> **Required action**:
Go through the entries below and copy each line that holds the word "Rendered".

[Page segmentation data]
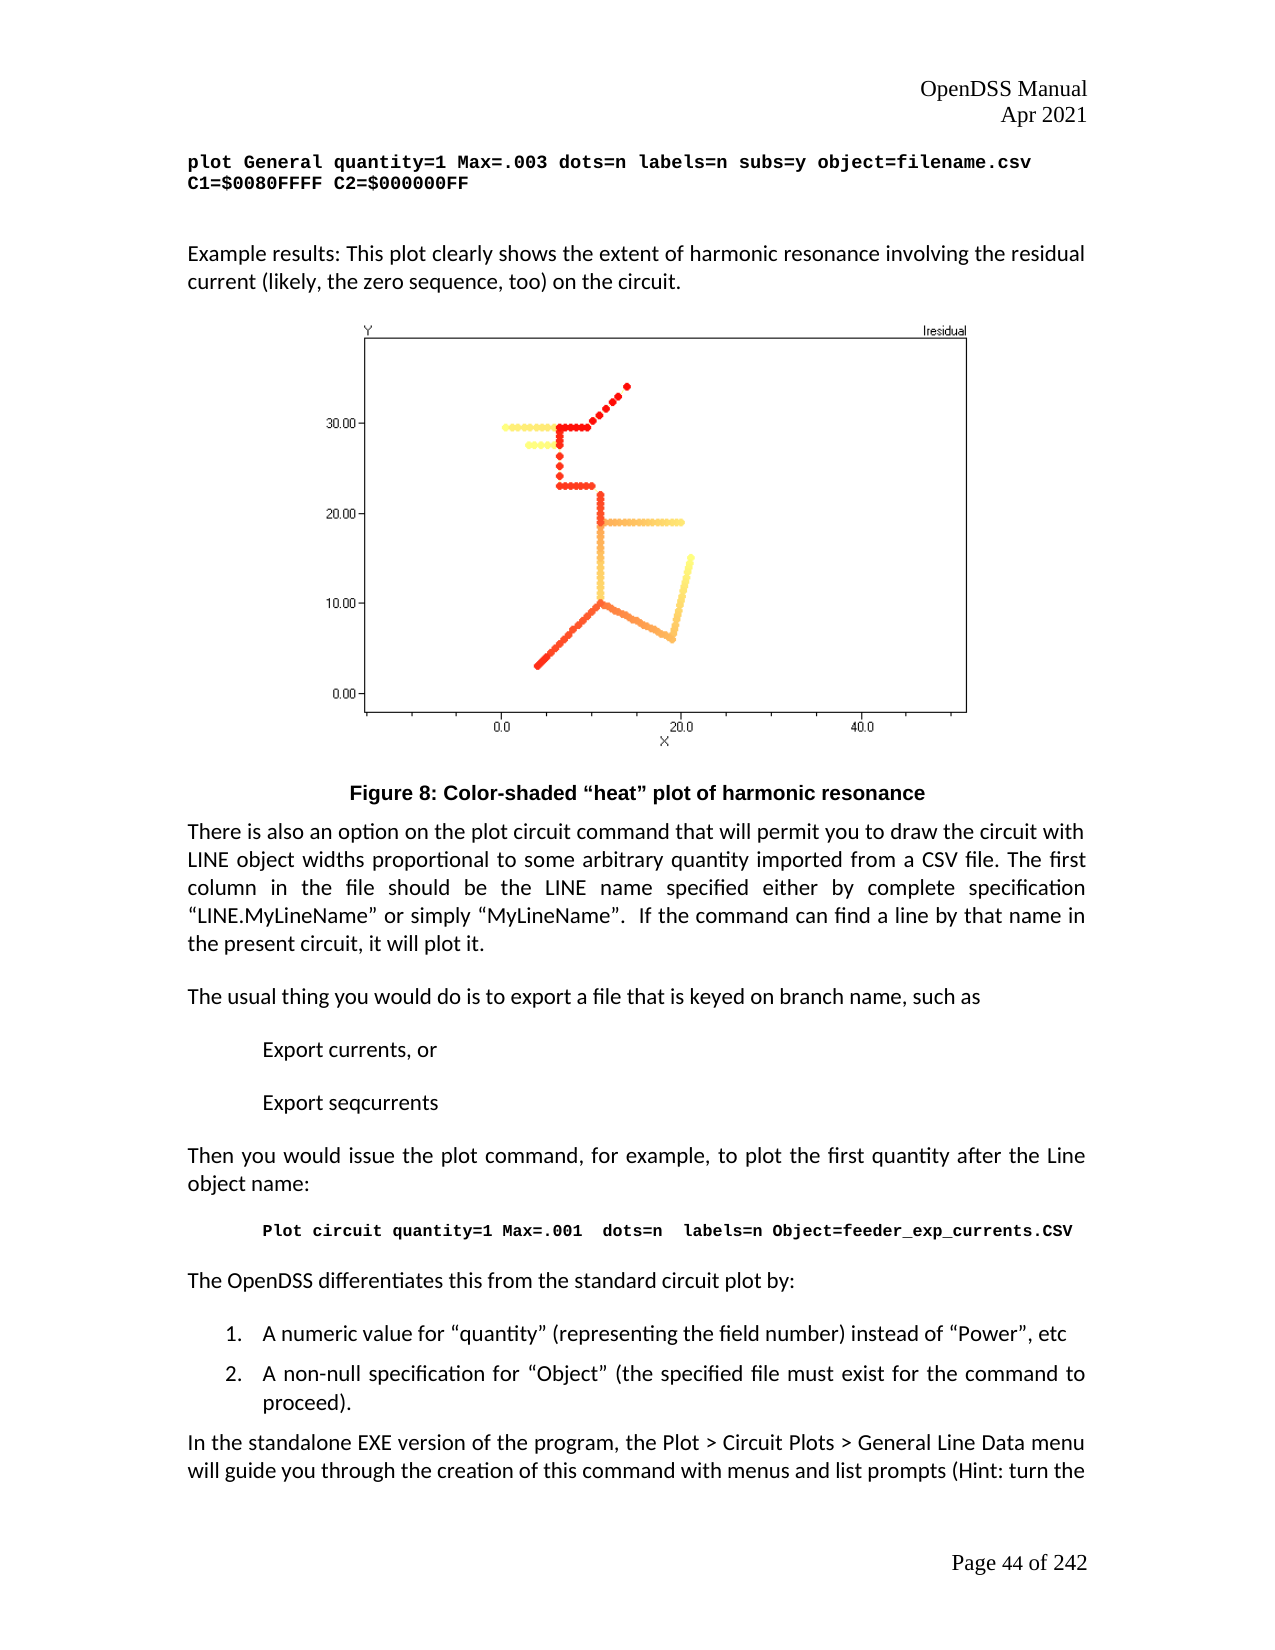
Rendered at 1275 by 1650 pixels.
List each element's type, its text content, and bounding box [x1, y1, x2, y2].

text There is also an option on the plot circuit command that will permit you to draw the circuit with LINE object widths proportional to some arbitrary quantity imported from a CSV file. The first column in the file should be the LINE name specified either by complete specification “LINE.MyLineName” or simply “MyLineName”. If the command can find a line by that name in the present circuit, it will plot it. [187, 817, 1087, 957]
text Export seqcurrents [187, 1088, 1087, 1116]
text The usual thing you would do is to export a file that is keyed on branch name, such as [187, 982, 1087, 1010]
text Plot circuit quantity=1 Max=.001 dots=n labels=n Object=feeder_exp_currents.CSV [262, 1222, 1087, 1241]
text plot General quantity=1 Max=.003 dots=n labels=n subs=y object=filename.csv C1=$0080FFFF C2=$000000FF [187, 153, 1087, 195]
text Then you would issue the plot command, for example, to plot the first quantity after the Line object name: [187, 1141, 1087, 1197]
text Example results: This plot clearly shows the extent of harmonic resonance involving the residual current (likely, the zero sequence, too) on the circuit. [187, 239, 1087, 295]
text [187, 1428, 1087, 1484]
text Figure : Color-shaded “heat” plot of harmonic resonance [187, 781, 1087, 804]
picture [287, 320, 988, 756]
list A numeric value for “quantity” (representing the field number) instead of “Power”, etc [225, 1319, 1087, 1347]
text The OpenDSS differentiates this from the standard circuit plot by: [187, 1266, 1087, 1294]
list A non-null specification for “Object” (the specified file must exist for the command to proceed). [225, 1359, 1087, 1416]
text Export currents, or [187, 1035, 1087, 1063]
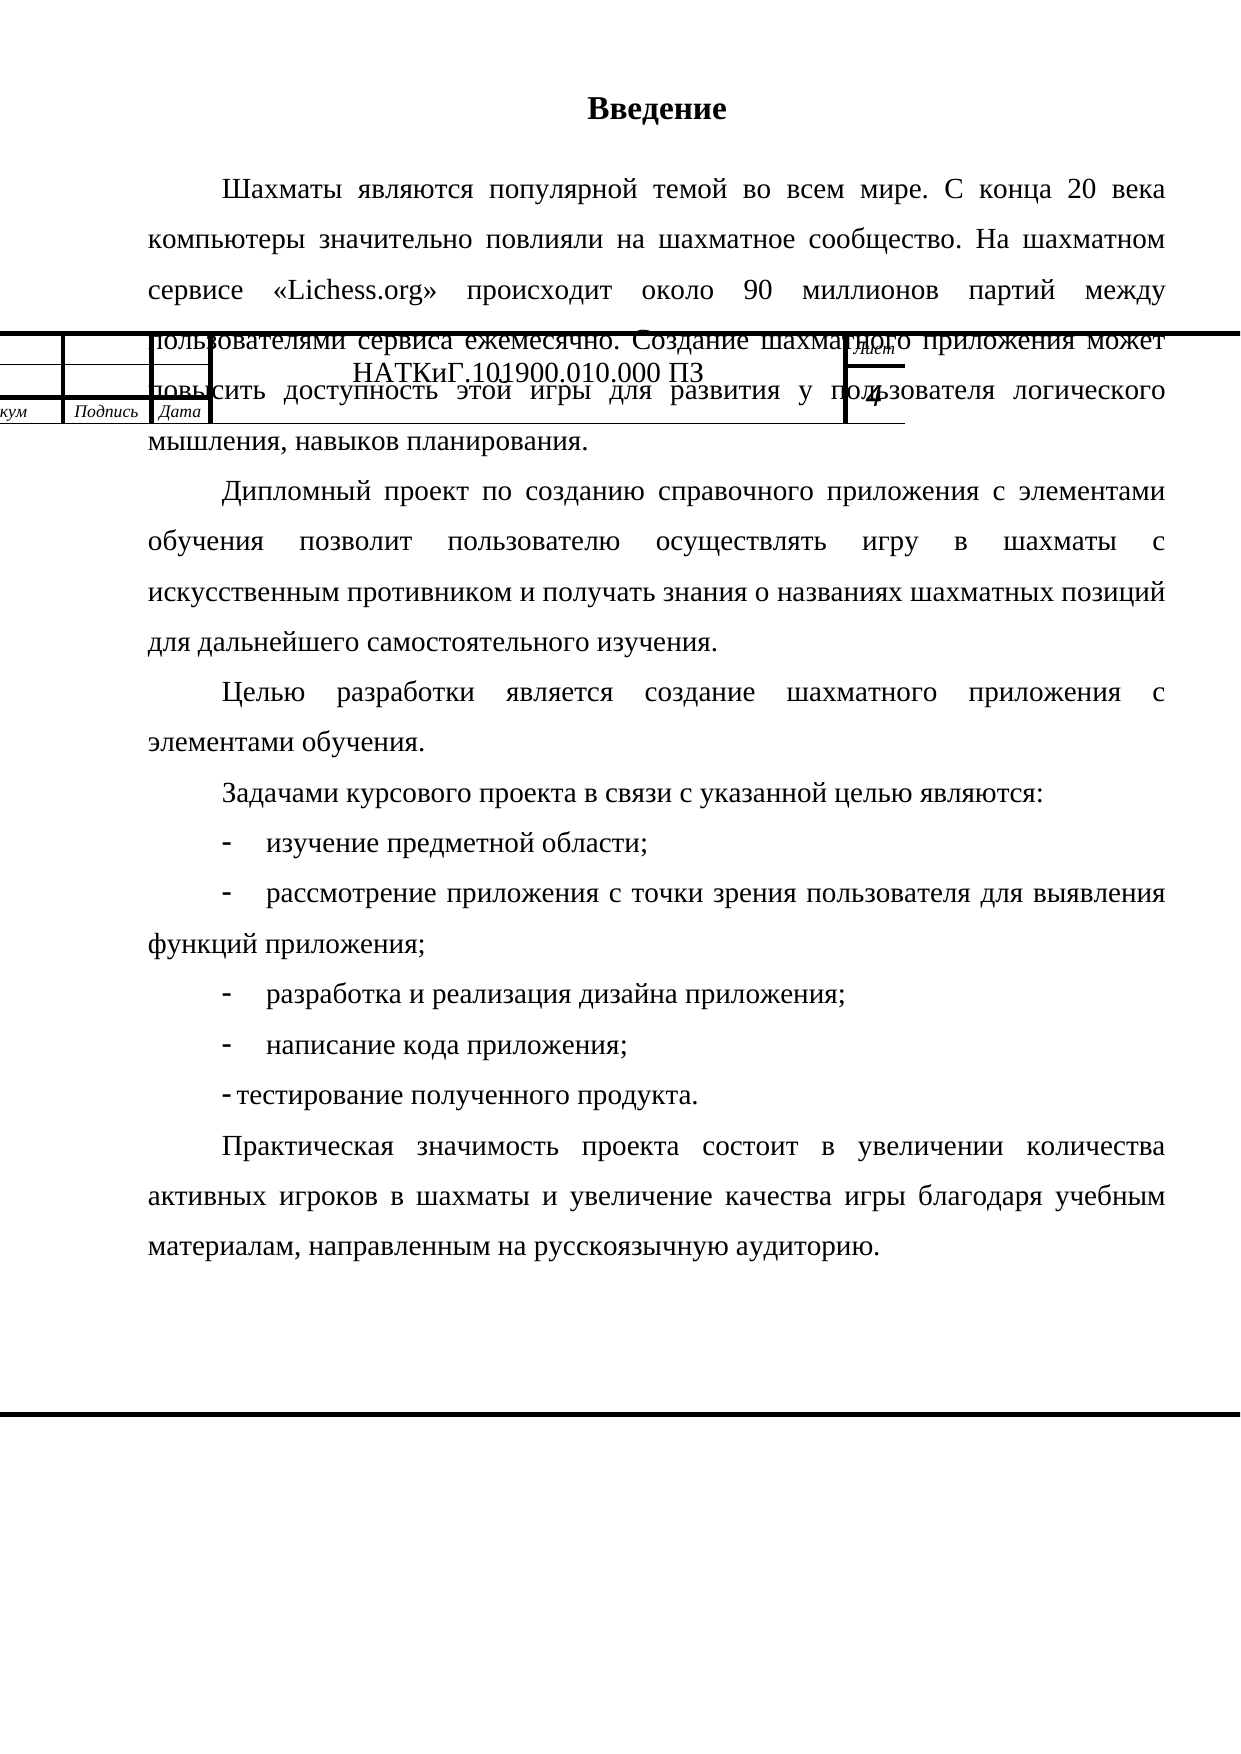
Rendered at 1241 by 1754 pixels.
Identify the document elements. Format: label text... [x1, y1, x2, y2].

list тестирование полученного продукта. [148, 1077, 1166, 1111]
list изучение предметной области; [148, 825, 1166, 859]
text Дипломный проект по созданию справочного приложения с элементами обучения позволит пользователю осуществлять игру в шахматы с искусственным противником и получать знания о названиях шахматных позиций для дальнейшего самостоятельного изучения. [148, 473, 1166, 657]
text Целью разработки является создание шахматного приложения с элементами обучения. [148, 674, 1166, 758]
text Шахматы являются популярной темой во всем мире. С конца 20 века компьютеры значительно повлияли на шахматное сообщество. На шахматном сервисе «Lichess.org» происходит около 90 миллионов партий между пользователями сервиса ежемесячно. Создание шахматного приложения может повысить доступность этой игры для развития у пользователя логического мышления, навыков планирования. [148, 171, 1166, 456]
list написание кода приложения; [148, 1027, 1166, 1060]
subtitle Введение [148, 89, 1166, 127]
text Задачами курсового проекта в связи с указанной целью являются: [148, 775, 1166, 808]
text Практическая значимость проекта состоит в увеличении количества активных игроков в шахматы и увеличение качества игры благодаря учебным материалам, направленным на русскоязычную аудиторию. [148, 1128, 1166, 1262]
list рассмотрение приложения с точки зрения пользователя для выявления функций приложения; [148, 876, 1166, 959]
list разработка и реализация дизайна приложения; [148, 976, 1166, 1010]
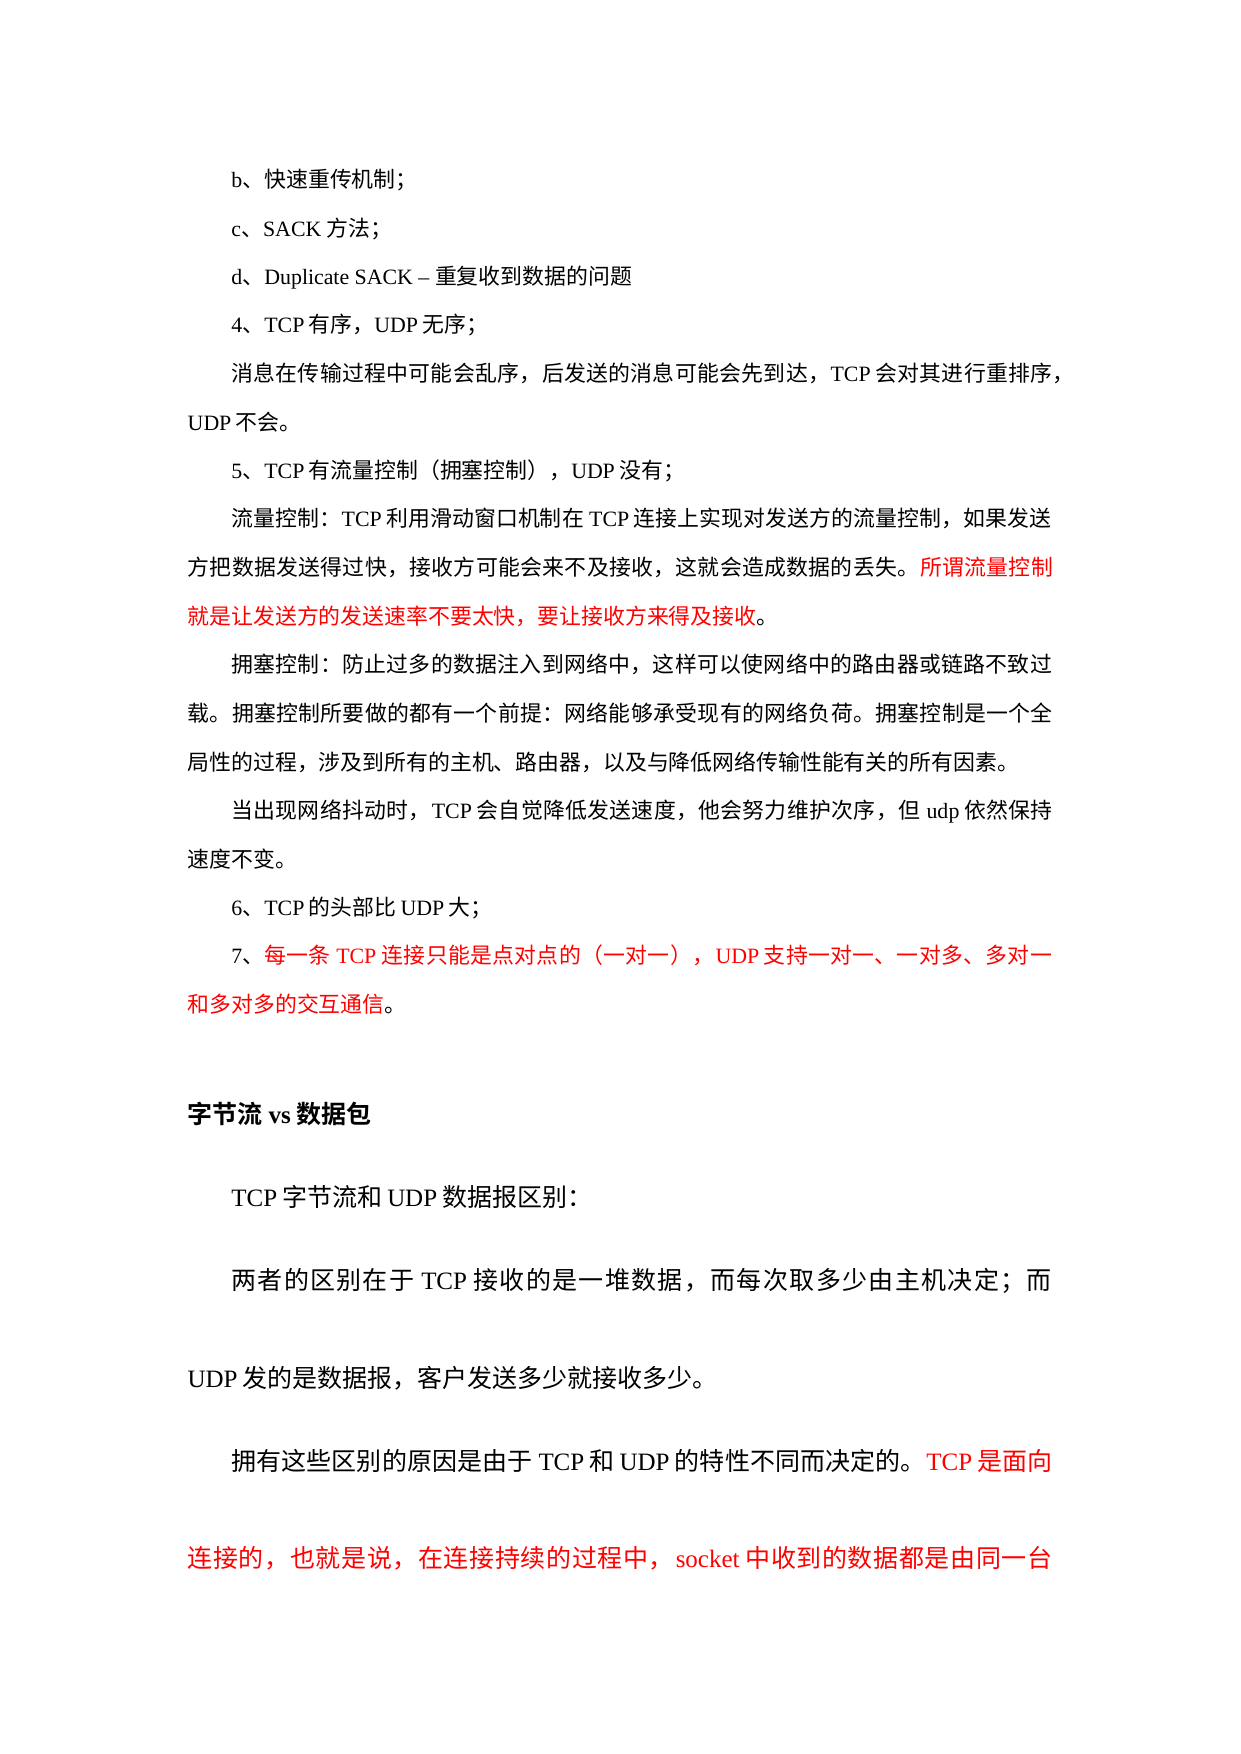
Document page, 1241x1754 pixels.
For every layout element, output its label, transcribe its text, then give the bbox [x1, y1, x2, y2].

> **Solution below**:
Rendered at 1275 by 1650 pixels.
Rendered at 1241 by 1754 pixels.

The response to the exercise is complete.